March 18, 2026
Blink if you’re debugging
Write up of my homebrew CPU build
From glow-up to glitch: DIY CPU sparks ‘simulate vs solder’ smackdown
TLDR: A homebrew 8‑bit CPU hit real hardware with lots of mistakes and blinking lights. The community split: some say skip physical builds and keep it simulated, others celebrate the chaos and push for a tiny chip version—plus lots of nerdy tips to speed up and clean up the design.
A brave builder took their home‑made 8‑bit computer from the comfy world of simulation to the messy reality of wires and blinking lights—and the crowd went wild. The post is equal parts hero shot and horror story: backwards LEDs, haunted memory chips, and learning binary by staring at blinks because an output display wasn’t built yet. Cue the chorus: Is this art or pain?
The loudest camp is pure pragmatism. artemonster warned to skip breadboards and real hardware entirely, arguing physical builds turn fun into “glitchy half‑dead chip” stress.
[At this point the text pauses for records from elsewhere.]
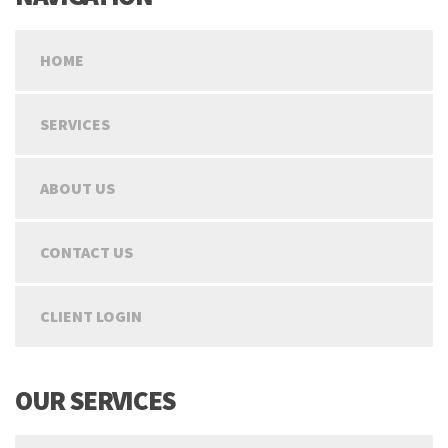
HOME
SERVICES
ABOUT US
CONTACT US
CLIENT LOGIN
OUR SERVICES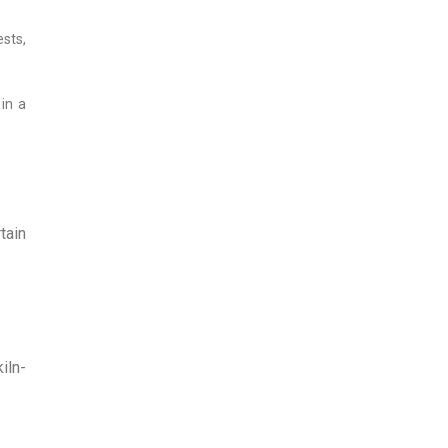
ests,
 in a
tain
iln-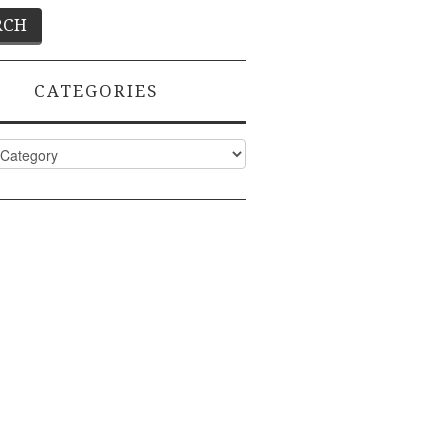
CATEGORIES
ies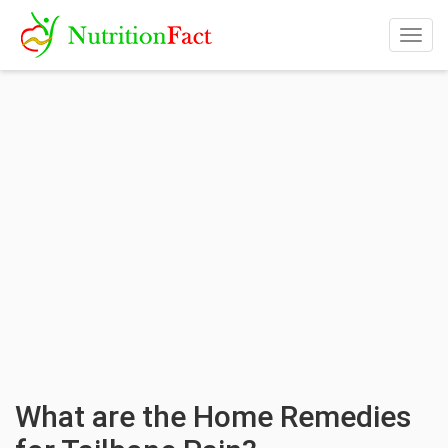
Togg
navig
What are the Home Remedies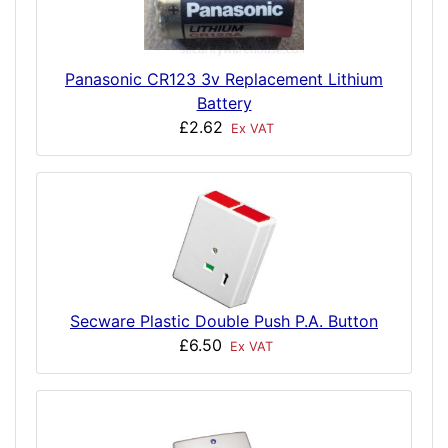
Panasonic CR123 3v Replacement Lithium
Battery
£2.62
Ex VAT
Secware Plastic Double Push P.A. Button
£6.50
Ex VAT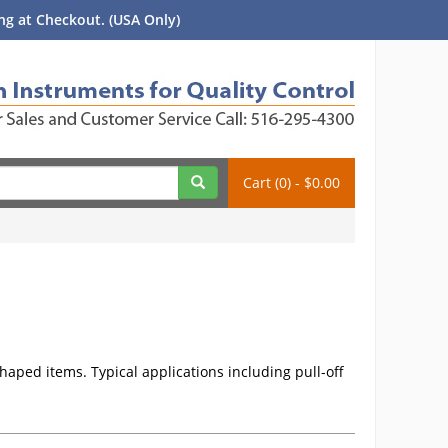
g at Checkout. (USA Only)
Cart (0) - $0.00
haped items. Typical applications including pull-off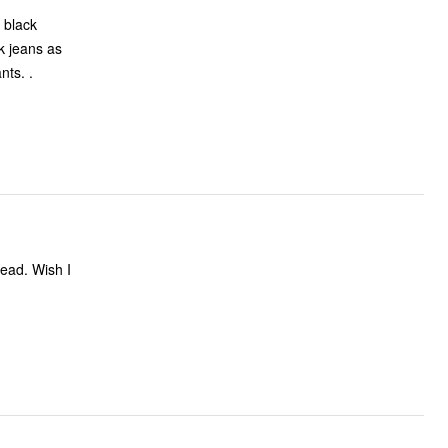
a black
k jeans as
nts. .
head. Wish I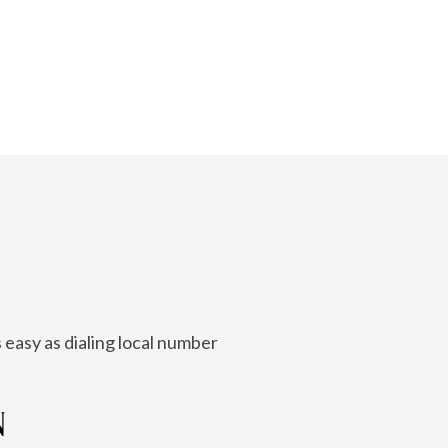
 easy as dialing local number
N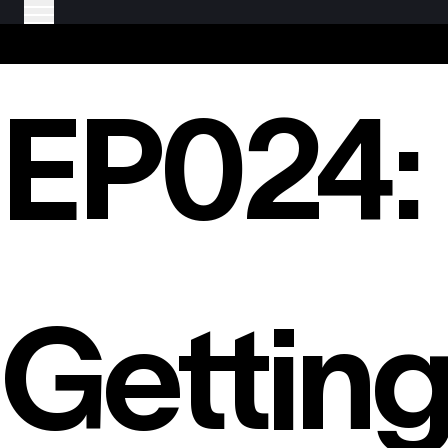
EP024:
Gettin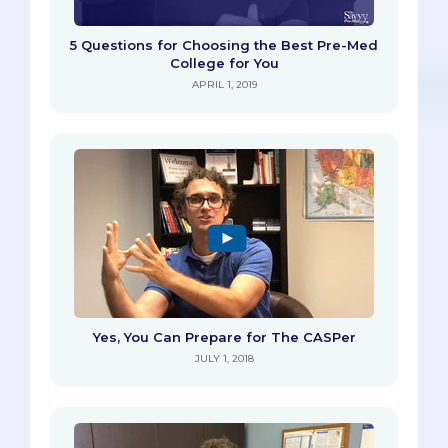
5 Questions for Choosing the Best Pre-Med
College for You
APRIL 1, 2019
Yes, You Can Prepare for The CASPer
JULY 1, 2018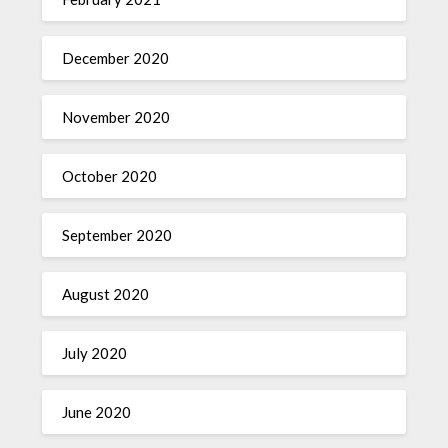
December 2020
November 2020
October 2020
September 2020
August 2020
July 2020
June 2020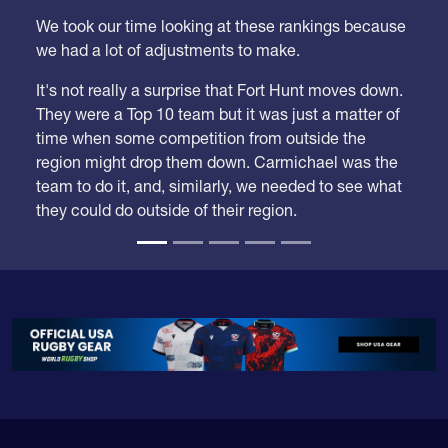
We took our time looking at these rankings because
we had a lot of adjustments to make.
It's not really a surprise that Fort Hunt moves down.
They were a Top 10 team but it was just a matter of
time when some competition from outside the
region might drop them down. Carmichael was the
team to do it, and, similarly, we needed to see what
they could do outside of their region.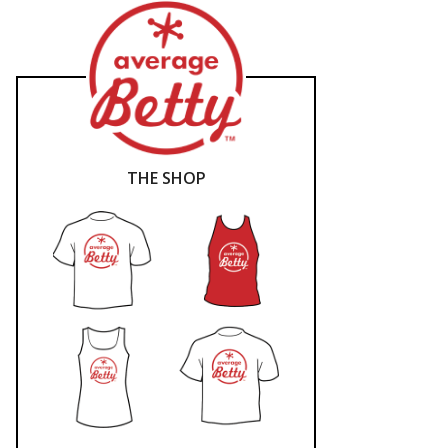
THE SHOP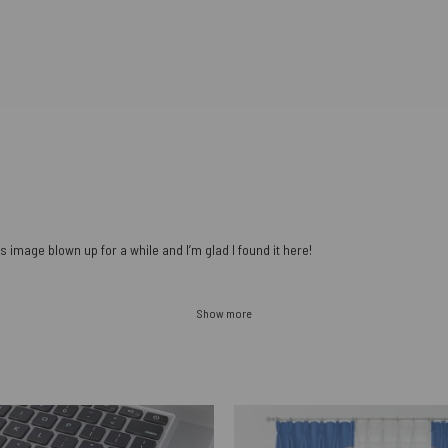
s image blown up for a while and I’m glad I found it here!
Show more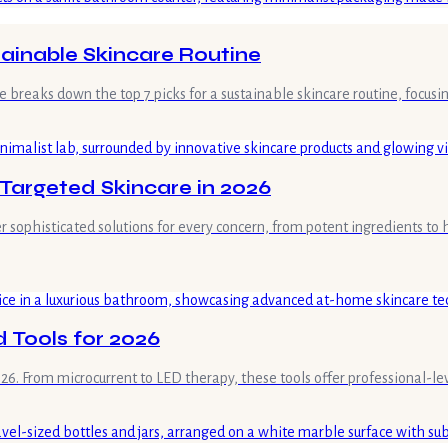
tainable Skincare Routine
e breaks down the top 7 picks for a sustainable skincare routine, focusin
 Targeted Skincare in 2026
 sophisticated solutions for every concern, from potent ingredients to 
 Tools for 2026
. From microcurrent to LED therapy, these tools offer professional-level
Meanwhile, tinkerers cheered the red‑light aesthetic and shared gear love—jacquesm swooned over the builder’s Rigol oscilloscope—while others went full advice mode, from smarter register tricks to faster memory programming. One commenter even asked the existential tech question: komali2 wonders how the very first CPUs were programmed, musing about the ultimate chicken‑and‑egg.
And then came the moonshot: Taniwha nudged the maker to try a “tiny tapeout” and etch the design onto a real sliver of silicon. Between the builder’s slow‑but‑working EEPROM writer (a memory chip writer) and a confession that surface‑mount parts don’t play nice with breadboards, the crowd split into two vibes: simulate it to save your sanity, or embrace the chaos and keep those blinkenlights blazing.
Key Points
- •The author moved from a Logisim-Evolution simulation of an 8-bit CPU (WCPU-1) to building a hardware prototype.
- •Schematics were created in KiCad; parts were ordered from DigiKey with an initial SMT-focused plan that clashed with breadboard prototyping.
- •Three PCBs were ordered from PCBWay, including an EEPROM Programmer Board needed to program microcode ROMs.
- •The EEPROM programmer uses an Arduino Nano and shift registers; a design mistake routed OE/WE/CE through shift registers, limiting write speed and preventing page writes.
- •Single-byte EEPROM writes took ~80s for 8KB versus ~1.3s with page writes, but the slower approach worked on the first try.